**Passage given:**
:::

Friday, March 22, 2013

Which of Your Stored Procedures are Using the Most Resources?

When you start to look at tuning up your stored procedures where do you start?  If your database has only a few stored procedures, it might be fairly simple to figure this out by doing a quick test to determine which stored procedure is using the most resources.  But what if you have hundreds of them? How do you identify those that are using the bulk of the resources? In this article I will show you how to quickly identify the worst performing stored procedures on your server.

Getting Metrics Related to Stored Procedure Executions

How do you set about getting figures for the time taken by stored procedures, or the amount of resources used in their execution? There is more than one way to discover these execution metrics.  I am not going to mention all the different methods: Heck, I probably don’t even know all the different ways! Instead, I will focus in on how to use Dynamic Management Views and Function (DMVs and DMFs) to identify resources used by stored procedures.  DMVs and DMFs were introduced in SQL Server 2005 and then enhanced with the introduction SQL Server 2008.   I am sorry to say that, if you are running on a SQL Server version prior to 2005, then this article will not help you in identifying your worst performing stored procedures.

I’m going to show you two different DMV methods to get stored procedure execution metrics.  One method works in both SQL Server 2005 and SQL Server 2008, while the other method is only available in SQL Server 2008.  Let me explain both of these methods.

Before I show you these two methods, first let me explain a little about how SQL Server collects the DMV metrics for stored procedure executions.    These two different DMVs are able to obtain these figures only for those stored procedures that have execution plans in the procedure cache.  The SQL Server engine starts gathering information about the performance of a stored procedure the first time that  the plan is placed in the procedure cache.  As long as the stored procedure’s execution plan stays in the cache, SQL Server keeps updating the performance figures every time the stored procedure is executed. If the execution plan for a stored procedure is dropped from the procedure cache then the metrics for the stored procedure are also removed.  Therefore you will only be able to obtain metrics for those stored procedures that have cached plans, and those metrics will contain a summarization of the amount of resources used since the stored procedure was compiled, and its’ execution plan was placed in the procedure cache.

:::

**Short problem A:** Extract the passage from the stored procedures article from "Getting Metrics Related" to "performing stored procedures.".
The stored procedures article and the listing are separate pieces of material.

:::

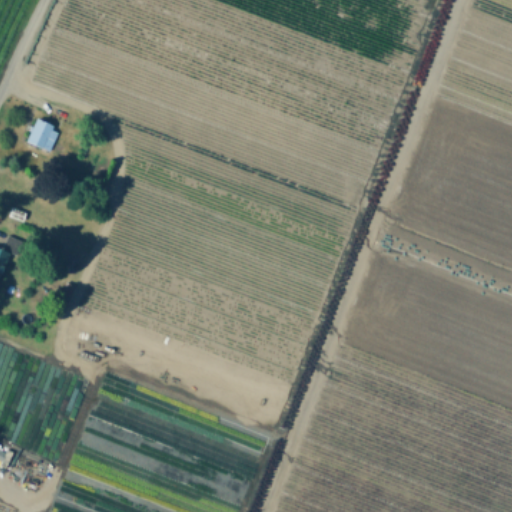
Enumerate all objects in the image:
road: (20, 42)
building: (39, 133)
building: (41, 134)
building: (18, 213)
building: (8, 243)
road: (359, 256)
building: (2, 257)
road: (79, 283)
building: (1, 452)
road: (11, 499)
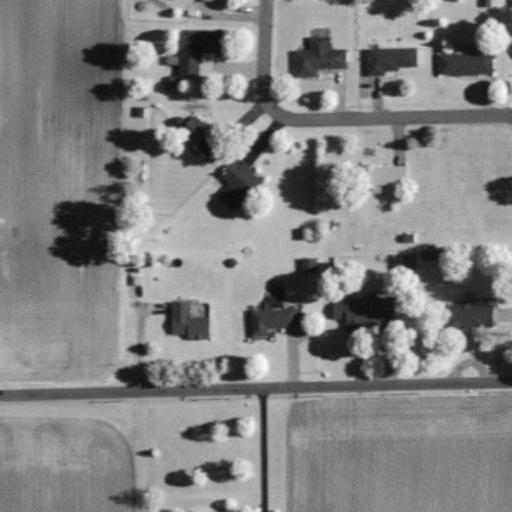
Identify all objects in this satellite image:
building: (194, 49)
road: (264, 54)
building: (317, 57)
building: (388, 59)
building: (464, 63)
road: (390, 116)
building: (201, 137)
building: (382, 175)
building: (237, 184)
building: (364, 309)
building: (468, 315)
building: (270, 319)
building: (187, 321)
road: (255, 386)
road: (261, 449)
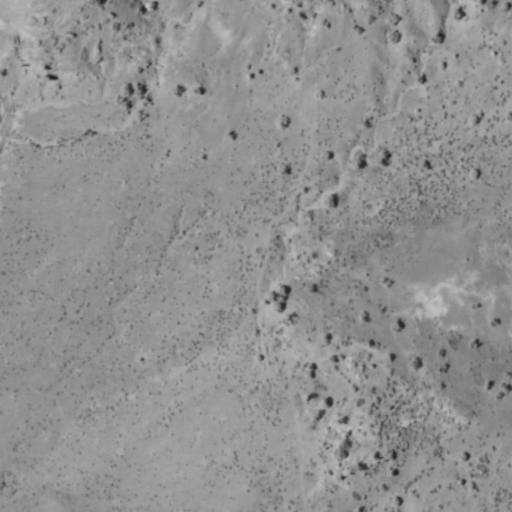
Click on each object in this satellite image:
road: (492, 358)
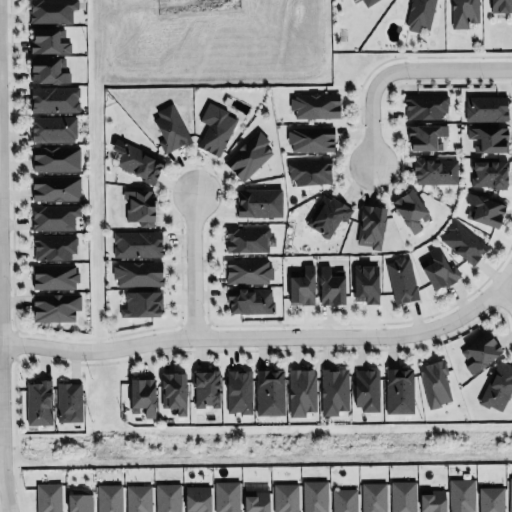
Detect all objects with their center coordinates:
building: (367, 2)
building: (367, 2)
building: (501, 5)
building: (500, 6)
building: (51, 10)
building: (51, 10)
building: (463, 12)
building: (462, 13)
building: (418, 14)
building: (419, 15)
building: (49, 40)
building: (47, 41)
road: (405, 66)
building: (49, 69)
building: (48, 70)
building: (54, 99)
building: (314, 105)
building: (425, 105)
building: (425, 106)
building: (485, 108)
building: (486, 108)
building: (53, 127)
building: (170, 127)
building: (213, 127)
building: (52, 129)
building: (169, 129)
building: (215, 129)
building: (425, 136)
building: (311, 137)
building: (426, 137)
building: (310, 138)
building: (489, 138)
building: (488, 139)
building: (248, 154)
building: (248, 155)
building: (55, 158)
building: (138, 163)
building: (309, 170)
building: (434, 170)
building: (309, 171)
building: (434, 171)
building: (489, 173)
building: (487, 174)
building: (55, 187)
building: (55, 188)
building: (259, 201)
building: (258, 202)
building: (139, 207)
building: (410, 209)
building: (483, 209)
building: (485, 209)
building: (409, 210)
building: (327, 214)
building: (327, 215)
building: (54, 216)
building: (53, 217)
building: (371, 225)
building: (370, 226)
building: (247, 238)
building: (246, 239)
building: (462, 242)
building: (137, 243)
building: (136, 244)
building: (53, 245)
building: (53, 247)
road: (193, 257)
building: (437, 268)
building: (439, 269)
building: (247, 270)
building: (247, 270)
building: (137, 273)
building: (55, 275)
building: (54, 276)
building: (401, 280)
road: (509, 280)
building: (365, 283)
building: (331, 285)
building: (302, 286)
building: (302, 286)
road: (509, 286)
building: (330, 287)
building: (250, 299)
building: (249, 300)
building: (141, 303)
building: (141, 304)
building: (56, 306)
building: (54, 307)
road: (259, 335)
building: (481, 351)
building: (479, 352)
building: (434, 382)
building: (434, 383)
building: (498, 385)
building: (498, 387)
building: (205, 388)
building: (206, 388)
building: (365, 389)
building: (367, 389)
building: (333, 390)
building: (399, 390)
building: (174, 391)
building: (238, 391)
building: (238, 391)
building: (269, 391)
building: (333, 391)
building: (398, 391)
building: (173, 392)
building: (269, 392)
building: (301, 392)
building: (142, 396)
building: (142, 397)
building: (68, 401)
building: (38, 402)
building: (68, 402)
road: (1, 451)
building: (510, 493)
building: (314, 494)
building: (461, 494)
building: (226, 495)
building: (403, 495)
building: (460, 495)
building: (509, 495)
building: (226, 496)
building: (285, 496)
building: (313, 496)
building: (373, 496)
building: (402, 496)
building: (48, 497)
building: (109, 497)
building: (137, 497)
building: (167, 497)
building: (196, 497)
building: (284, 497)
building: (372, 497)
building: (108, 498)
building: (137, 498)
building: (196, 498)
building: (490, 498)
building: (255, 499)
building: (344, 499)
building: (432, 499)
building: (490, 499)
building: (343, 500)
building: (431, 500)
building: (256, 501)
building: (79, 502)
building: (79, 502)
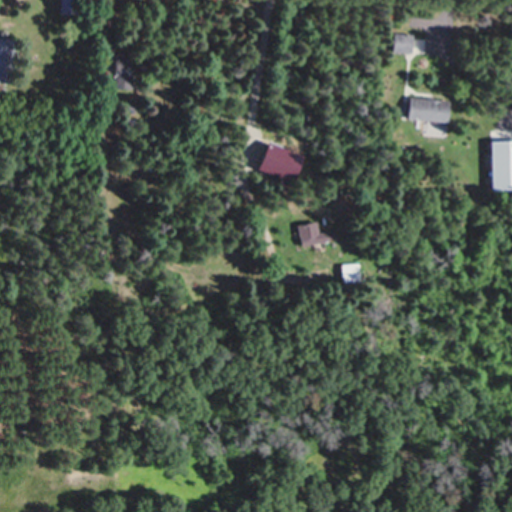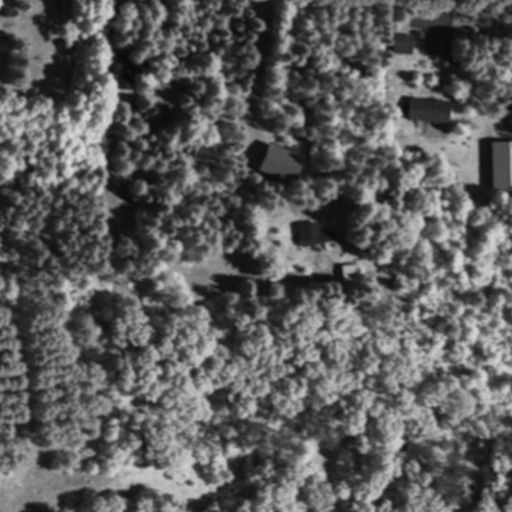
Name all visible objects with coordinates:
building: (402, 44)
building: (125, 70)
building: (428, 110)
road: (255, 133)
building: (500, 165)
building: (313, 234)
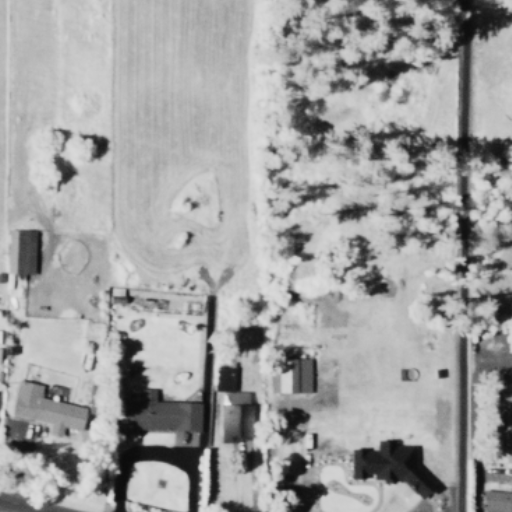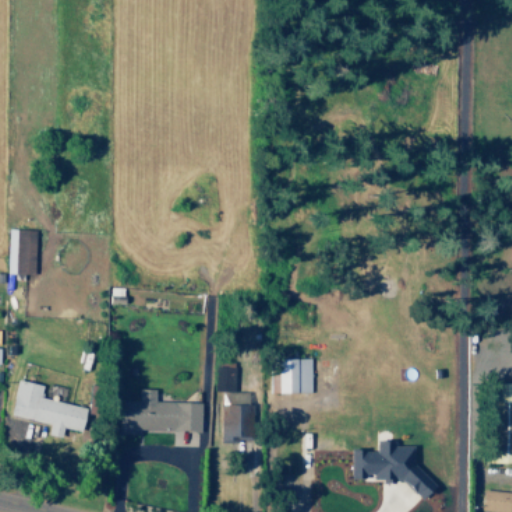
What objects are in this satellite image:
building: (18, 251)
building: (292, 374)
building: (43, 408)
building: (155, 413)
building: (233, 422)
building: (388, 465)
building: (495, 500)
road: (22, 506)
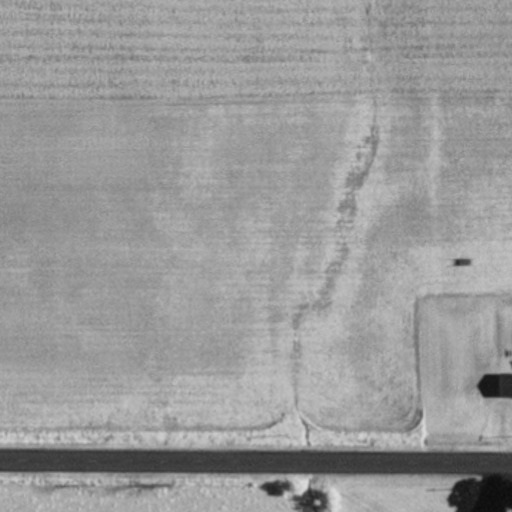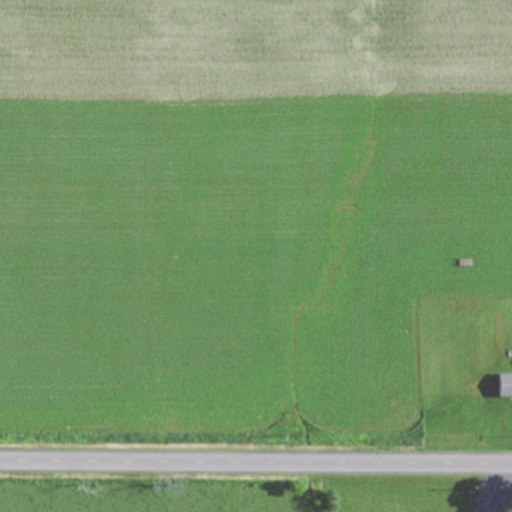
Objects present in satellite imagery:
building: (503, 387)
road: (256, 461)
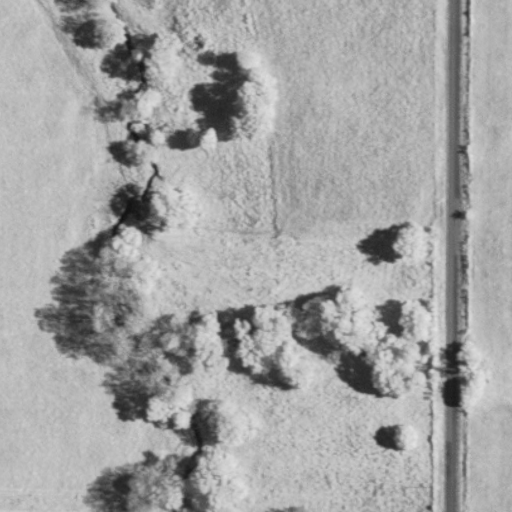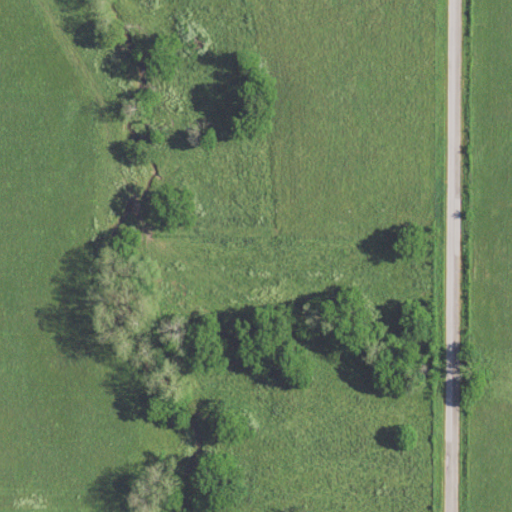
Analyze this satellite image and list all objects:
road: (449, 256)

:::

**Short problem B:** Convert the listing, from the line with "Identify all objects" to the line with "road: (492, 358)", into a Markdown table with the columns Row and Line, omitting blank lines. Leave the pictures out of the table.

**Full response A:**
Getting Metrics Related to Stored Procedure Executions

How do you set about getting figures for the time taken by stored procedures, or the amount of resources used in their execution? There is more than one way to discover these execution metrics.  I am not going to mention all the different methods: Heck, I probably don’t even know all the different ways! Instead, I will focus in on how to use Dynamic Management Views and Function (DMVs and DMFs) to identify resources used by stored procedures.  DMVs and DMFs were introduced in SQL Server 2005 and then enhanced with the introduction SQL Server 2008.   I am sorry to say that, if you are running on a SQL Server version prior to 2005, then this article will not help you in identifying your worst performing stored procedures.

**Full response B:**
| Row | Line |
|---|---|
| 1 | Identify all objects in this satellite image: |
| 2 | building: (194, 49) |
| 3 | road: (264, 54) |
| 4 | building: (317, 57) |
| 5 | building: (388, 59) |
| 6 | building: (464, 63) |
| 7 | road: (390, 116) |
| 8 | building: (201, 137) |
| 9 | building: (382, 175) |
| 10 | building: (237, 184) |
| 11 | building: (364, 309) |
| 12 | building: (468, 315) |
| 13 | building: (270, 319) |
| 14 | building: (187, 321) |
| 15 | road: (255, 386) |
| 16 | road: (261, 449) |
| 17 | Click on each object in this satellite image: |
| 18 | road: (492, 358) |